Alors que le soja OGM est vendu aux agriculteurs en affirmant qu’il permet de réduire les coûts de main-d’½uvre, l’emploi continu d’herbicides non spécifiques a des conséquences graves sur la vie et la santé des communautés vivant autour de ces plantations de soja. L’utilisation de soja OGM a également accéléré l’apparition de plantes résistantes à l’herbicide, qui posent aujourd’hui de graves problèmes sur des milliers d’ hectares de soja aux USA, en Argentine et au Brésil. Cette situation oblige alors les producteurs à recourir à nouveau à des pesticides plus dangereux tels que 2,4-D (un composant d’agent orange).

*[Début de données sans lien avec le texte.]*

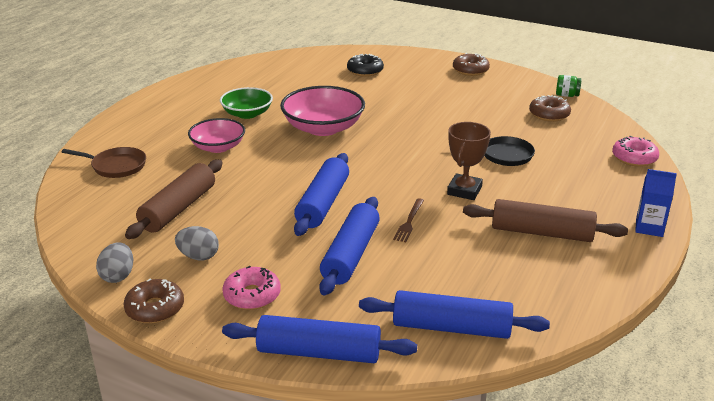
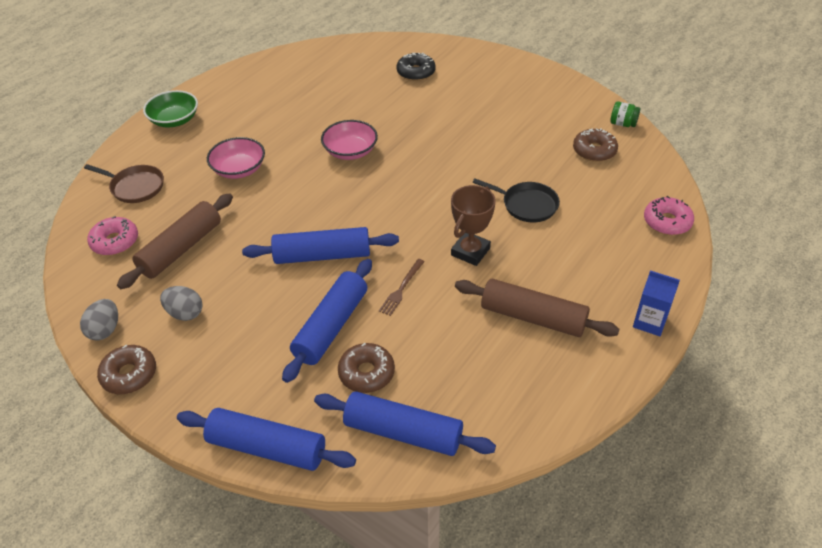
camera: 10 degrees right, 15 degrees up
(247, 114) = (279, 125): green bowl -> green bowl (174, 120)
(252, 295) = (223, 369): pink donut -> pink donut (115, 242)
(323, 128) = (350, 151): pink bowl -> pink bowl, size x0.65
(323, 203) = (322, 255): blue rolling pin -> blue rolling pin turned 60 degrees clockwise
(470, 70) = (529, 79): brown donut -> brown donut (366, 373)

Un label qui ne prend pas suffisamment en compte le déboisement
Les critères de la Table ronde pour le soja «responsable», définis en mai 2009, n’empêchent pas de nouveaux déboisements. En effet, le soja «responsable» peut être cultivé sur des terres qui ont été déboisées jusqu’en mai 2009. Le soja «responsable» pourra même être cultivé sur des terres qui seront déboisées à l’avenir pour autant que le producteur puisse fournir la «preuve scientifique» qu’il n’y avait aucune forêt primaire, ou que cette forêt n’était pas de haute valeur pour la biodiversité ou que la déforestation n’a pas affecté « la terre de peuples locaux ». La façon dont ces critères seront surveillés et imposés manque grandement de clarté.
Un label qui cache un puissant lobby contre le climat
Le soja « responsable » prétend être favorable au climat mais fournirait en grande partie l’alimentation pour la production intensive et non durable de volaille, de bétail et d’agrocarburants.
De plus, la Table ronde pour le soja responsable a mené un lobby pervers à la conférence de Copenhague (2009) sur le changement climatique où elle a d’ailleurs reçu, avec le géant des biotechnologiques Monsanto, le prix international « Angry Mermaid Award ».